- [Record excerpts]:
::::::
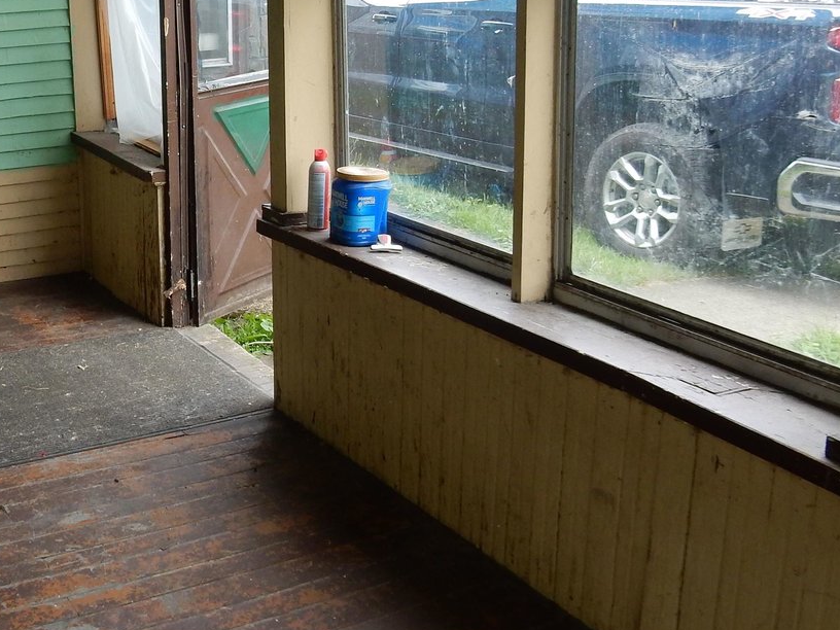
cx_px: 134
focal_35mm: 49
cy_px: 166
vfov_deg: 29.3
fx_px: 1189
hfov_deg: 37.1
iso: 125
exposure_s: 1/80
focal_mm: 4.5
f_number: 3.7
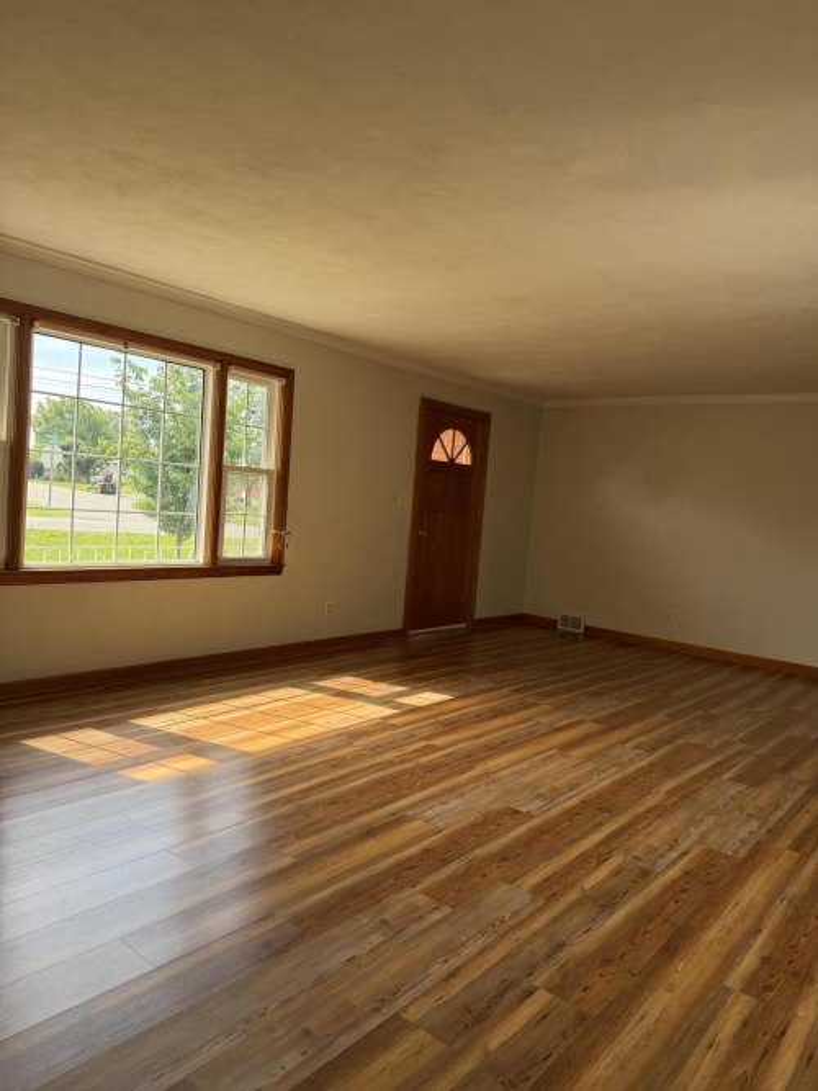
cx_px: 409
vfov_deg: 71.6
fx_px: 756
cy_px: 546
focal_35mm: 24
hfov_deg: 56.8
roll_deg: -3.9
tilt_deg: -2.1
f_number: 1.78
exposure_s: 1/456
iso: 100
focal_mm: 6.76
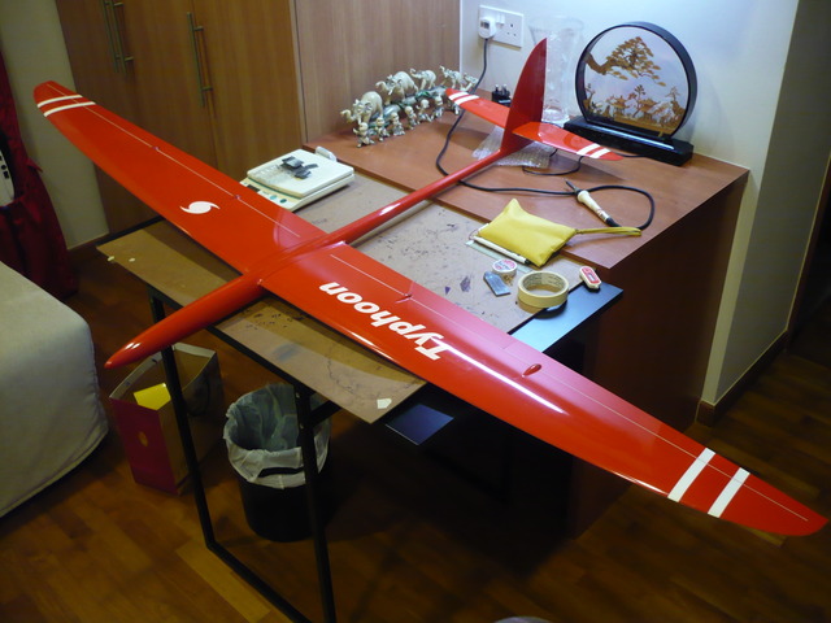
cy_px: 312
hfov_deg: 52.6
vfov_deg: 40.7
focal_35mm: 35
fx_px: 840
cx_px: 416
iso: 200
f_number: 2.8
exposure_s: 1/13
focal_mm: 5.8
::::::
- [Exercise aim]: Exactly the lines from the one containing "f_number: 3.7" through the last line of the data above should be output, both ends included, with every picture left out.

- [Answer section]:
f_number: 3.7
cx_px: 409
vfov_deg: 71.6
fx_px: 756
cy_px: 546
focal_35mm: 24
hfov_deg: 56.8
roll_deg: -3.9
tilt_deg: -2.1
f_number: 1.78
exposure_s: 1/456
iso: 100
focal_mm: 6.76
cy_px: 312
hfov_deg: 52.6
vfov_deg: 40.7
focal_35mm: 35
fx_px: 840
cx_px: 416
iso: 200
f_number: 2.8
exposure_s: 1/13
focal_mm: 5.8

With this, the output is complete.